[Collected data]
--- START ---
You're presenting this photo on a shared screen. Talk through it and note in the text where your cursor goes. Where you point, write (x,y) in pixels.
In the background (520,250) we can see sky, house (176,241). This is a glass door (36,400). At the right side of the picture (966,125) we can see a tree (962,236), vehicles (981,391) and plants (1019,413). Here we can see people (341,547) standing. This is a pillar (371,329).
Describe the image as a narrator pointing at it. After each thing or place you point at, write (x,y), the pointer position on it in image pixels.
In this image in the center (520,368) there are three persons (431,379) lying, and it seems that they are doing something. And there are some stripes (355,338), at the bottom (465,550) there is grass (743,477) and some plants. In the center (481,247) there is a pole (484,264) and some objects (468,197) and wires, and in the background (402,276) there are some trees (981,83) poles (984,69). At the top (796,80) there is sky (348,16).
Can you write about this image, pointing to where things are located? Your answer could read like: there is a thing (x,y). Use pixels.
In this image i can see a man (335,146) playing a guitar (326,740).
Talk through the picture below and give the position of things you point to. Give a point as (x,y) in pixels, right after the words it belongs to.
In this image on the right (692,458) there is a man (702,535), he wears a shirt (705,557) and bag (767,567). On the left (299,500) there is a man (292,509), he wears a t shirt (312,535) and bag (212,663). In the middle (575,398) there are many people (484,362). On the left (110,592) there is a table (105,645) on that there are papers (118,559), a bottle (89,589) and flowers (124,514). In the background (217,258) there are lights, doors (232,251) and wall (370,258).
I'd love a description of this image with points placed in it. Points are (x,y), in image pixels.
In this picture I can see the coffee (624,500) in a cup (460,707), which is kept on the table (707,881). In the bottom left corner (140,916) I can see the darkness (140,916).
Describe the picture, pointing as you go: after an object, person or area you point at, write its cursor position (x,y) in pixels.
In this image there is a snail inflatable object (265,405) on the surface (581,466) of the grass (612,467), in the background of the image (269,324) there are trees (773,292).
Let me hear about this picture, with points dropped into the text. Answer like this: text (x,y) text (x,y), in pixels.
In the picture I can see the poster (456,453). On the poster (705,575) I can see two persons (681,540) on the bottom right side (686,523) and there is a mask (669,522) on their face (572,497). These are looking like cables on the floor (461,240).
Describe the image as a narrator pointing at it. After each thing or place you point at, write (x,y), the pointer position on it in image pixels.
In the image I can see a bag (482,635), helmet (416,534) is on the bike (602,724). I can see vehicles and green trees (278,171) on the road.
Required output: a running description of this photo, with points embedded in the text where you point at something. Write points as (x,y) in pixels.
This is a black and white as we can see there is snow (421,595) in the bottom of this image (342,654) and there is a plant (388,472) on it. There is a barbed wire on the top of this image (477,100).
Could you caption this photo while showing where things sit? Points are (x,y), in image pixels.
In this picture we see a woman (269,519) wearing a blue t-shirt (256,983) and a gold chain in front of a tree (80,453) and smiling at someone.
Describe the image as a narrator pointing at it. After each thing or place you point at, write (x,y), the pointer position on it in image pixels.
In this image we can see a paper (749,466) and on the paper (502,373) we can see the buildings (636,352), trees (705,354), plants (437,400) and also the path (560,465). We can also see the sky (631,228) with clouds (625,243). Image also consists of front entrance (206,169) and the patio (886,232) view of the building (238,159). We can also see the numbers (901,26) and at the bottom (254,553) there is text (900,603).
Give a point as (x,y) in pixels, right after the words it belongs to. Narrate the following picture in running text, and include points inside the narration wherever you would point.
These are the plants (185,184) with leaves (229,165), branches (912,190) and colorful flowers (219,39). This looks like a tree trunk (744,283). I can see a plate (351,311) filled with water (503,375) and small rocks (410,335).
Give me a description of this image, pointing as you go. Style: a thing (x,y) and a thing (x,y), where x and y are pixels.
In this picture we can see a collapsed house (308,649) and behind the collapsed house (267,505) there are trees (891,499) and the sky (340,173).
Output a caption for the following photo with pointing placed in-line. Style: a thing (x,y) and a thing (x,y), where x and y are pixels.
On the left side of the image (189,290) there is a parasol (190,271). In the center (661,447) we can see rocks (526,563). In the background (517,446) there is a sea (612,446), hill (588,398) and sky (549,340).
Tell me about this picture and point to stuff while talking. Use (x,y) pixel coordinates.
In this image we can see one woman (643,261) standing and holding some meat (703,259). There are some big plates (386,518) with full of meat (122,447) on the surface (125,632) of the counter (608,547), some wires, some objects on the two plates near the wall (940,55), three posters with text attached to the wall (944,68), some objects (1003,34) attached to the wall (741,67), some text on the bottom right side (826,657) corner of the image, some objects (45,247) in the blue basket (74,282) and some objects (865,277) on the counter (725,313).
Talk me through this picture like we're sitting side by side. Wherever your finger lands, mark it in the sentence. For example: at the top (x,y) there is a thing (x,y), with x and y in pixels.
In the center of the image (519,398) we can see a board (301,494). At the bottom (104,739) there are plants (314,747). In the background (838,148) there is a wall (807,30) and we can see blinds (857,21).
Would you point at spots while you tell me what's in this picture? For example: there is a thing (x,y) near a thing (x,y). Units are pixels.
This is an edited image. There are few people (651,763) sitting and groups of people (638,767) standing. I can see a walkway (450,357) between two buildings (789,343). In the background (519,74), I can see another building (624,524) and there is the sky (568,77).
--- END ---
- [The problem] What is needed here is an exact copy of all the entries.

- [Exercise solution]
You're presenting this photo on a shared screen. Talk through it and note in the text where your cursor goes. Where you point, write (x,y) in pixels.
In the background (520,250) we can see sky, house (176,241). This is a glass door (36,400). At the right side of the picture (966,125) we can see a tree (962,236), vehicles (981,391) and plants (1019,413). Here we can see people (341,547) standing. This is a pillar (371,329).
Describe the image as a narrator pointing at it. After each thing or place you point at, write (x,y), the pointer position on it in image pixels.
In this image in the center (520,368) there are three persons (431,379) lying, and it seems that they are doing something. And there are some stripes (355,338), at the bottom (465,550) there is grass (743,477) and some plants. In the center (481,247) there is a pole (484,264) and some objects (468,197) and wires, and in the background (402,276) there are some trees (981,83) poles (984,69). At the top (796,80) there is sky (348,16).
Can you write about this image, pointing to where things are located? Your answer could read like: there is a thing (x,y). Use pixels.
In this image i can see a man (335,146) playing a guitar (326,740).
Talk through the picture below and give the position of things you point to. Give a point as (x,y) in pixels, right after the words it belongs to.
In this image on the right (692,458) there is a man (702,535), he wears a shirt (705,557) and bag (767,567). On the left (299,500) there is a man (292,509), he wears a t shirt (312,535) and bag (212,663). In the middle (575,398) there are many people (484,362). On the left (110,592) there is a table (105,645) on that there are papers (118,559), a bottle (89,589) and flowers (124,514). In the background (217,258) there are lights, doors (232,251) and wall (370,258).
I'd love a description of this image with points placed in it. Points are (x,y), in image pixels.
In this picture I can see the coffee (624,500) in a cup (460,707), which is kept on the table (707,881). In the bottom left corner (140,916) I can see the darkness (140,916).
Describe the picture, pointing as you go: after an object, person or area you point at, write its cursor position (x,y) in pixels.
In this image there is a snail inflatable object (265,405) on the surface (581,466) of the grass (612,467), in the background of the image (269,324) there are trees (773,292).
Let me hear about this picture, with points dropped into the text. Answer like this: text (x,y) text (x,y), in pixels.
In the picture I can see the poster (456,453). On the poster (705,575) I can see two persons (681,540) on the bottom right side (686,523) and there is a mask (669,522) on their face (572,497). These are looking like cables on the floor (461,240).
Describe the image as a narrator pointing at it. After each thing or place you point at, write (x,y), the pointer position on it in image pixels.
In the image I can see a bag (482,635), helmet (416,534) is on the bike (602,724). I can see vehicles and green trees (278,171) on the road.
Required output: a running description of this photo, with points embedded in the text where you point at something. Write points as (x,y) in pixels.
This is a black and white as we can see there is snow (421,595) in the bottom of this image (342,654) and there is a plant (388,472) on it. There is a barbed wire on the top of this image (477,100).
Could you caption this photo while showing where things sit? Points are (x,y), in image pixels.
In this picture we see a woman (269,519) wearing a blue t-shirt (256,983) and a gold chain in front of a tree (80,453) and smiling at someone.
Describe the image as a narrator pointing at it. After each thing or place you point at, write (x,y), the pointer position on it in image pixels.
In this image we can see a paper (749,466) and on the paper (502,373) we can see the buildings (636,352), trees (705,354), plants (437,400) and also the path (560,465). We can also see the sky (631,228) with clouds (625,243). Image also consists of front entrance (206,169) and the patio (886,232) view of the building (238,159). We can also see the numbers (901,26) and at the bottom (254,553) there is text (900,603).
Give a point as (x,y) in pixels, right after the words it belongs to. Narrate the following picture in running text, and include points inside the narration wherever you would point.
These are the plants (185,184) with leaves (229,165), branches (912,190) and colorful flowers (219,39). This looks like a tree trunk (744,283). I can see a plate (351,311) filled with water (503,375) and small rocks (410,335).
Give me a description of this image, pointing as you go. Style: a thing (x,y) and a thing (x,y), where x and y are pixels.
In this picture we can see a collapsed house (308,649) and behind the collapsed house (267,505) there are trees (891,499) and the sky (340,173).
Output a caption for the following photo with pointing placed in-line. Style: a thing (x,y) and a thing (x,y), where x and y are pixels.
On the left side of the image (189,290) there is a parasol (190,271). In the center (661,447) we can see rocks (526,563). In the background (517,446) there is a sea (612,446), hill (588,398) and sky (549,340).
Tell me about this picture and point to stuff while talking. Use (x,y) pixel coordinates.
In this image we can see one woman (643,261) standing and holding some meat (703,259). There are some big plates (386,518) with full of meat (122,447) on the surface (125,632) of the counter (608,547), some wires, some objects on the two plates near the wall (940,55), three posters with text attached to the wall (944,68), some objects (1003,34) attached to the wall (741,67), some text on the bottom right side (826,657) corner of the image, some objects (45,247) in the blue basket (74,282) and some objects (865,277) on the counter (725,313).
Talk me through this picture like we're sitting side by side. Wherever your finger lands, mark it in the sentence. For example: at the top (x,y) there is a thing (x,y), with x and y in pixels.
In the center of the image (519,398) we can see a board (301,494). At the bottom (104,739) there are plants (314,747). In the background (838,148) there is a wall (807,30) and we can see blinds (857,21).
Would you point at spots while you tell me what's in this picture? For example: there is a thing (x,y) near a thing (x,y). Units are pixels.
This is an edited image. There are few people (651,763) sitting and groups of people (638,767) standing. I can see a walkway (450,357) between two buildings (789,343). In the background (519,74), I can see another building (624,524) and there is the sky (568,77).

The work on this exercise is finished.